Monday, October 3, 2011

Colombia, Panama FTAs to be Sent to Congress This Week

It seems that the debate over the long-stalled free trade agreements (FTAs) with Colombia and Panama is finally nearing an end. According to a senior administration official consulted by Reuters, the pending FTAs with Colombia, Panama and South Korea will be submitted either today or tomorrow to the U.S. Congress.

President Obama has been delaying sending the agreements to Capitol Hill in an effort to gather more Republican support for a reemployment and retraining program known as Trade Adjustment Assistance (TAA). With the Senate voting to extend the program on September 22nd, the pressure has mounted on the House to pass it as well.  

House Speaker John Boehner has reportedly said that he would consider the program in tandem with the agreements once they are submitted, and predicted that the FTAs would be ready for Obama’s signature in mid-October. As Chamber of Commerce Vice President John Murphy told Bloomberg Business Week, there is a significant push in the administration to approve the FTAs in time for an October 13th visit to Washington by South Korean President Lee Myung Bak.

In Colombia, where the debate over the U.S. FTA has become especially based on the country’s human rights progress, a new study by Human Rights Watch offers some alarming findings.
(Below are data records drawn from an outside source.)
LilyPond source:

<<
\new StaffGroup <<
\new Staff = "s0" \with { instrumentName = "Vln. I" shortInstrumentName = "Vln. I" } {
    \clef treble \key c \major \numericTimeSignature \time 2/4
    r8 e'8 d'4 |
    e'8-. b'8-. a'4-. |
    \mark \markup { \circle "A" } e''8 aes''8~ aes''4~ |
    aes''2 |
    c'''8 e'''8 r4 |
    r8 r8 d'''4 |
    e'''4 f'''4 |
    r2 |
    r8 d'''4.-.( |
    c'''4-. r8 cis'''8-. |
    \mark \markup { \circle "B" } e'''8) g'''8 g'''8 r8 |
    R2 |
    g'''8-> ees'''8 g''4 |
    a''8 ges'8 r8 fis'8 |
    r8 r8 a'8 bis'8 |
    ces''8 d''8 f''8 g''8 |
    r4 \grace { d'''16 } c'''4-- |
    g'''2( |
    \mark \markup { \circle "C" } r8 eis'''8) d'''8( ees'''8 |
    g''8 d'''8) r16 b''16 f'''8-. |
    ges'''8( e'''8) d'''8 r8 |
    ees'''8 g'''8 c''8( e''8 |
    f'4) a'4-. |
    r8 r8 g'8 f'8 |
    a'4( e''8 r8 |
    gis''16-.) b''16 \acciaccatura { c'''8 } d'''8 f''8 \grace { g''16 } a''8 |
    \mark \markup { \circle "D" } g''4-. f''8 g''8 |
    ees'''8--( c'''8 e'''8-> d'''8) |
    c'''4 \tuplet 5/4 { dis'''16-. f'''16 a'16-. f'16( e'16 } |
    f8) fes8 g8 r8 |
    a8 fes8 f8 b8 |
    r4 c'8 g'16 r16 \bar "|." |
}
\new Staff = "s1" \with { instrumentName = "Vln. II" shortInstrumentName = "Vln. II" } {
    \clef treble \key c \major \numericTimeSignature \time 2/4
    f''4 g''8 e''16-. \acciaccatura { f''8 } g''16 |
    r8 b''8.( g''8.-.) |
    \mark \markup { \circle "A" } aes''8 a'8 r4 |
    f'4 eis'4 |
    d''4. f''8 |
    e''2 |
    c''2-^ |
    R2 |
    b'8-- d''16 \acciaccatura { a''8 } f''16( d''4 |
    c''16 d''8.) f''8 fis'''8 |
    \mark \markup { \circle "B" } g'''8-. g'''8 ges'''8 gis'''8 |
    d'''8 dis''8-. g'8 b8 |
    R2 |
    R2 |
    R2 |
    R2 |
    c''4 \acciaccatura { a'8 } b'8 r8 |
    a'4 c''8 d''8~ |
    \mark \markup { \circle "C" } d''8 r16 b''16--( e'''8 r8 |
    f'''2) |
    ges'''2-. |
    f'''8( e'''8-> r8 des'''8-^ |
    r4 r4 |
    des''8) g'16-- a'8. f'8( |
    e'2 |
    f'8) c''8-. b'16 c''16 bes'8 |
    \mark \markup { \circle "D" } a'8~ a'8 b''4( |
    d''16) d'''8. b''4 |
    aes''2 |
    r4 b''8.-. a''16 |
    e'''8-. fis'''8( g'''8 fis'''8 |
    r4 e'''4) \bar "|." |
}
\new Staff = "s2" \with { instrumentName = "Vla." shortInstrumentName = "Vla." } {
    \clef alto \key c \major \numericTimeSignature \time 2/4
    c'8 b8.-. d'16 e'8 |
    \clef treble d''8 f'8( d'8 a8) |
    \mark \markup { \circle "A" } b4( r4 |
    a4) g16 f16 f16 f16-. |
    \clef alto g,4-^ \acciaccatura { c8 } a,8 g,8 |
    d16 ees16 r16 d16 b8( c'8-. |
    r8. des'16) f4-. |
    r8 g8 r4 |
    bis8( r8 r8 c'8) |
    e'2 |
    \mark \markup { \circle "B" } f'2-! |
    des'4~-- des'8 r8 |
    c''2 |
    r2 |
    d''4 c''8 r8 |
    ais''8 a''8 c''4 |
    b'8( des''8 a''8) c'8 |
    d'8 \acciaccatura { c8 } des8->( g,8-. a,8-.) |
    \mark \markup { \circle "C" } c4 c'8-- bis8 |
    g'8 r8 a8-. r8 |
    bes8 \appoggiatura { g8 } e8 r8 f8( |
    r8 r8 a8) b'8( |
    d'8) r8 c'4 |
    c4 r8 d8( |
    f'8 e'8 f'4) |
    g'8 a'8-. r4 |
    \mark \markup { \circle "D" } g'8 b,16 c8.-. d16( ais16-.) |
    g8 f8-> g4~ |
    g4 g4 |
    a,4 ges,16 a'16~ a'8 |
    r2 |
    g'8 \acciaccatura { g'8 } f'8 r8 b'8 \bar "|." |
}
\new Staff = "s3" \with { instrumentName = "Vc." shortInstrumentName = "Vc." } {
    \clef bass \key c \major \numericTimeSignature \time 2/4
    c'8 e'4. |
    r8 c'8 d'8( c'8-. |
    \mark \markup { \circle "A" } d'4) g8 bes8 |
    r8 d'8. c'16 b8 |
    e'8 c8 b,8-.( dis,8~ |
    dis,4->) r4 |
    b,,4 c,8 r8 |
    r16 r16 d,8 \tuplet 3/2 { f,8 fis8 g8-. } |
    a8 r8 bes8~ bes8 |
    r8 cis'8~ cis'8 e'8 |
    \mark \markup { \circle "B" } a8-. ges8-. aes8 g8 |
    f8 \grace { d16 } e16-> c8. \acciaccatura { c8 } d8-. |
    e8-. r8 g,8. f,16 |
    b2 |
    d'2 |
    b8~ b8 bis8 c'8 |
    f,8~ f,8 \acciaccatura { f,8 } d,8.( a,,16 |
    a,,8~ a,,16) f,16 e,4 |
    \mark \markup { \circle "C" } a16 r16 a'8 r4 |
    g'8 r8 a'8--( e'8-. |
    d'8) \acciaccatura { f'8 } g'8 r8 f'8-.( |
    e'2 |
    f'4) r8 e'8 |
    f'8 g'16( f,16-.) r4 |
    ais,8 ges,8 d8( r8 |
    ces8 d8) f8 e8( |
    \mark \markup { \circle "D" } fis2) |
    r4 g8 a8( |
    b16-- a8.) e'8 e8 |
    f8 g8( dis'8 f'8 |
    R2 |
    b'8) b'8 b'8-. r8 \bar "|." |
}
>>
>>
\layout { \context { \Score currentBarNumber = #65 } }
According to the new study, there has been "virtually no progress" in the investigations into the deaths of labor organizers and activists that have occurred there in the past four and a half years. Of the 195 prosecutions that have begun since January 2007, only six convictions have been obtained.

Unfortunately this is not likely to dissuade the White House, which has ignored similar criticisms in the past and maintained that Colombia has made significant progress in addressing anti-union violence.

News Briefs
  • In other Colombia news, El Tiempo reports that former paramilitary leader Norberto Quiroga was arrested for his suspected involvement in several forced disappearances upon returning to Colombia after having been extradited and tried in the U.S. on drug charges. Quiroga’s arrest is a rare occurrence in Colombia, where, according to the paper, “at least a dozen” extradited paramilitaries have been returned to the country. In most cases, the individuals are set free.
  • In Venezuela, President Hugo Chavez has denied a recent Miami Herald report that cited anonymous sources saying he had been hospitalized and was in serious condition. To prove his point, he threw a softball around with his foreign minister outside the presidential palace, demonstrating that he was apparently healthy.
  • With the rumors of Chavez’s health quickly losing credibility, the Venezuelan opposition Coalition for Democratic Unity (MUD) seems to be taking Chavez more seriously. Last week the historically fractured group signed a pact agreeing to back a single candidate in next October’s presidential race.  As an excellent analysis by the America Society’s Carin Zissis points out, rampant infighting within the MUD has made it its own worst enemy in past elections, so the pact comes as a significant boost to their chances of beating Chavez.
  • Meanwhile, two months before Nicaragua heads to the polls, a CID-Gallup survey shows President Daniel Ortega with the support of 46 percent of Nicaraguans. Barring a major scandal, it is likely that he will win the 40 percent threshold needed to win the presidency in the first round of office. His nearest rival, Fabio Gadea of the Partido Liberal Independiente (PLI) is in a distant second place, with only 34% support.
  • It seems that rival Mexican lefties Marcelo Luis Ebrard and Andres Manuel Lopez Obrador may be on the verge of putting aside their political rivalries for the interest of their party, the Party of the Democratic Revolution (PRD).  As El Universal reports, Ebrard has proposed that the loser of the PRD’s primary stand behind the winner, because to do otherwise would risk fracturing the Mexican left.
  • With President Obama now deporting record numbers of undocumented immigrants, the individuals who continue to risk the perilous border crossing are seasoned experts who have crossed multiple times, frequently because they have families in the U.S. According to a new report by the New York Times, 56 percent of arrests at the Mexican border in 2010 involved people who had been caught previously, up from 44 percent in 2005.
  • The U.S.’s immigration policy is also the subject of the latest WOLA Podcast. In it, Adam Isaacon and Vicki Glass speak with Senior Chuck Barrett, a consultant for Catholic Relief Services who advocates for the rights of Mexican guest workers.
  • Despite Bolivian President Evo Morales’ promise to hold a local referendum on the government’s plans to build a highway through an Amazonian reserve in the south, hundreds of indigenous activists took to the streets on Saturday to protest the proposal in the small town of Quiquibey. According to the AP, the protestors have formed a caravan with the goal of marching on the capital city of La Paz, and are expected to arrive sometime in mid-October.